◆ YOUR GOAL:
Quote every line of text in the rows below word for word, omitting the pictures from your answer.

[[ TASK DATA, beginning ]]

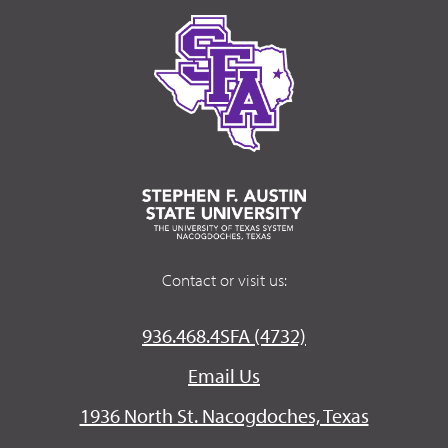
Contact or visit us:
936.468.4SFA (4732)
Email Us
1936 North St. Nacogdoches, Texas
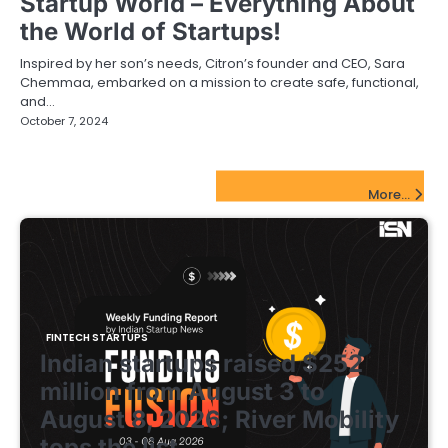
Startup World – Everything About
the World of Startups!
Inspired by her son’s needs, Citron’s founder and CEO, Sara
Chemmaa, embarked on a mission to create safe, functional,
and…
October 7, 2024
FinTech Startups Update
More...
FINTECH STARTUPS
Indian startups raised $252
million from August 3 to
August 8, 2026; River Mobility
tops the list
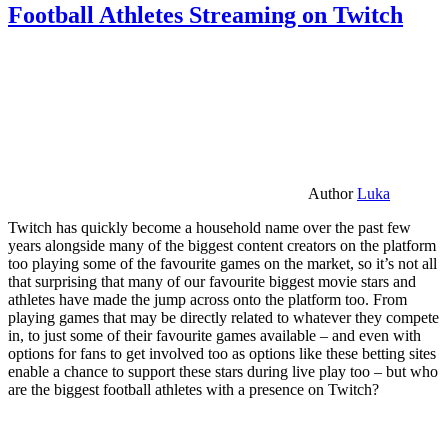
Football Athletes Streaming on Twitch
Author
Luka
Twitch has quickly become a household name over the past few
years alongside many of the biggest content creators on the platform
too playing some of the favourite games on the market, so it’s not all
that surprising that many of our favourite biggest movie stars and
athletes have made the jump across onto the platform too. From
playing games that may be directly related to whatever they compete
in, to just some of their favourite games available – and even with
options for fans to get involved too as options like these betting sites
enable a chance to support these stars during live play too – but who
are the biggest football athletes with a presence on Twitch?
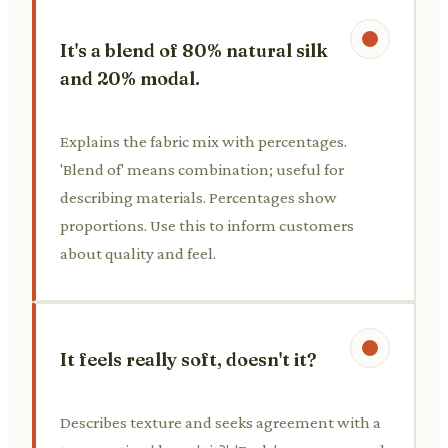
It's a blend of 80% natural silk
and 20% modal.
Explains the fabric mix with percentages.
'Blend of' means combination; useful for
describing materials. Percentages show
proportions. Use this to inform customers
about quality and feel.
It feels really soft, doesn't it?
Describes texture and seeks agreement with a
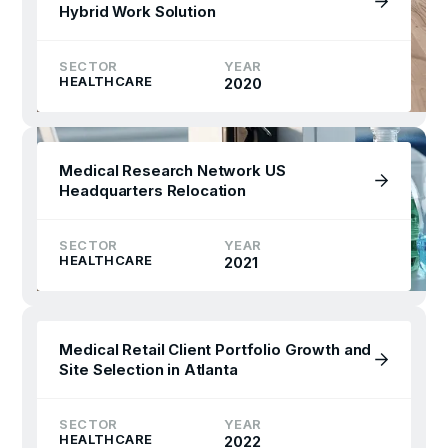
Hybrid Work Solution
SECTOR
YEAR
HEALTHCARE
2020
Medical Research Network US
Headquarters Relocation
SECTOR
YEAR
HEALTHCARE
2021
Medical Retail Client Portfolio Growth and
Site Selection in Atlanta
SECTOR
YEAR
HEALTHCARE
2022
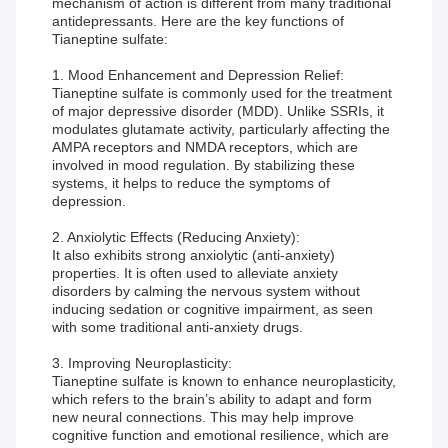
mechanism of action is different from many traditional
antidepressants. Here are the key functions of
Tianeptine sulfate:
1. Mood Enhancement and Depression Relief:
Tianeptine sulfate is commonly used for the treatment
of major depressive disorder (MDD). Unlike SSRIs, it
modulates glutamate activity, particularly affecting the
AMPA receptors and NMDA receptors, which are
involved in mood regulation. By stabilizing these
systems, it helps to reduce the symptoms of
depression.
2. Anxiolytic Effects (Reducing Anxiety):
It also exhibits strong anxiolytic (anti-anxiety)
properties. It is often used to alleviate anxiety
disorders by calming the nervous system without
inducing sedation or cognitive impairment, as seen
with some traditional anti-anxiety drugs.
3. Improving Neuroplasticity:
Tianeptine sulfate is known to enhance neuroplasticity,
which refers to the brain’s ability to adapt and form
new neural connections. This may help improve
cognitive function and emotional resilience, which are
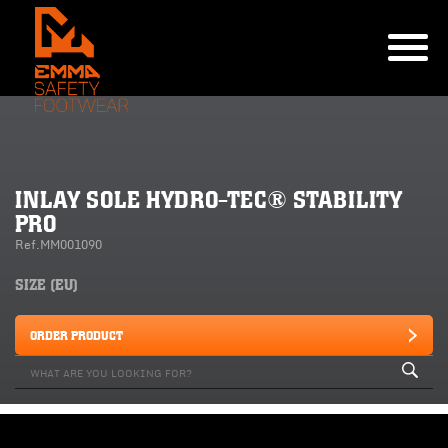
INLAY SOLE HYDRO-TEC® STABILITY
PRO
Ref.MM001090
SIZE (EU)
ORDER PRODUCT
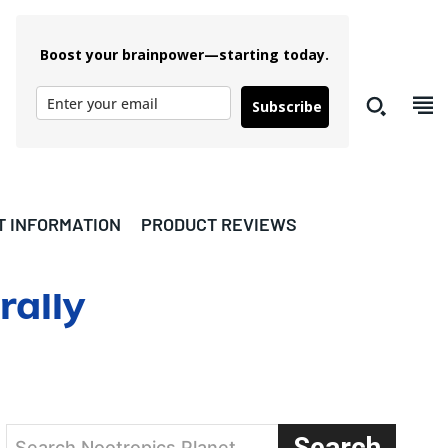
Boost your brainpower—starting today.
Subscribe
T INFORMATION
PRODUCT REVIEWS
rally
Search
Search Nootropics Planet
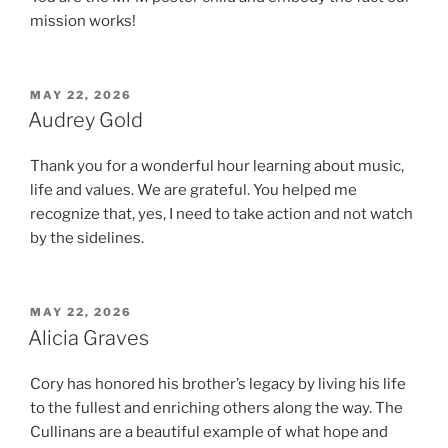
mission works!
POSTED
MAY 22, 2026
ON
Audrey Gold
Thank you for a wonderful hour learning about music,
life and values. We are grateful. You helped me
recognize that, yes, I need to take action and not watch
by the sidelines.
POSTED
MAY 22, 2026
ON
Alicia Graves
Cory has honored his brother’s legacy by living his life
to the fullest and enriching others along the way. The
Cullinans are a beautiful example of what hope and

[[ TASK DATA, end ]]

◆ TASK RESPONSE:
Contact or visit us:
936.468.4SFA (4732)
Email Us
1936 North St. Nacogdoches, Texas
Startup World – Everything About
the World of Startups!
Inspired by her son’s needs, Citron’s founder and CEO, Sara
Chemmaa, embarked on a mission to create safe, functional,
and…
October 7, 2024
FinTech Startups Update
More...
FINTECH STARTUPS
Indian startups raised $252
million from August 3 to
August 8, 2026; River Mobility
tops the list
Football Athletes Streaming on Twitch
Author
Luka
Twitch has quickly become a household name over the past few
years alongside many of the biggest content creators on the platform
too playing some of the favourite games on the market, so it’s not all
that surprising that many of our favourite biggest movie stars and
athletes have made the jump across onto the platform too. From
playing games that may be directly related to whatever they compete
in, to just some of their favourite games available – and even with
options for fans to get involved too as options like these betting sites
enable a chance to support these stars during live play too – but who
are the biggest football athletes with a presence on Twitch?
It's a blend of 80% natural silk
and 20% modal.
Explains the fabric mix with percentages.
'Blend of' means combination; useful for
describing materials. Percentages show
proportions. Use this to inform customers
about quality and feel.
It feels really soft, doesn't it?
Describes texture and seeks agreement with a
Hybrid Work Solution
SECTOR
YEAR
HEALTHCARE
2020
Medical Research Network US
Headquarters Relocation
SECTOR
YEAR
HEALTHCARE
2021
Medical Retail Client Portfolio Growth and
Site Selection in Atlanta
SECTOR
YEAR
HEALTHCARE
2022
mechanism of action is different from many traditional
antidepressants. Here are the key functions of
Tianeptine sulfate:
1. Mood Enhancement and Depression Relief:
Tianeptine sulfate is commonly used for the treatment
of major depressive disorder (MDD). Unlike SSRIs, it
modulates glutamate activity, particularly affecting the
AMPA receptors and NMDA receptors, which are
involved in mood regulation. By stabilizing these
systems, it helps to reduce the symptoms of
depression.
2. Anxiolytic Effects (Reducing Anxiety):
It also exhibits strong anxiolytic (anti-anxiety)
properties. It is often used to alleviate anxiety
disorders by calming the nervous system without
inducing sedation or cognitive impairment, as seen
with some traditional anti-anxiety drugs.
3. Improving Neuroplasticity:
Tianeptine sulfate is known to enhance neuroplasticity,
which refers to the brain’s ability to adapt and form
new neural connections. This may help improve
cognitive function and emotional resilience, which are
INLAY SOLE HYDRO-TEC® STABILITY
PRO
Ref.MM001090
SIZE (EU)
ORDER PRODUCT
Boost your brainpower—starting today.
Subscribe
T INFORMATION
PRODUCT REVIEWS
rally
Search
Search Nootropics Planet
mission works!
POSTED
MAY 22, 2026
ON
Audrey Gold
Thank you for a wonderful hour learning about music,
life and values. We are grateful. You helped me
recognize that, yes, I need to take action and not watch
by the sidelines.
POSTED
MAY 22, 2026
ON
Alicia Graves
Cory has honored his brother’s legacy by living his life
to the fullest and enriching others along the way. The
Cullinans are a beautiful example of what hope and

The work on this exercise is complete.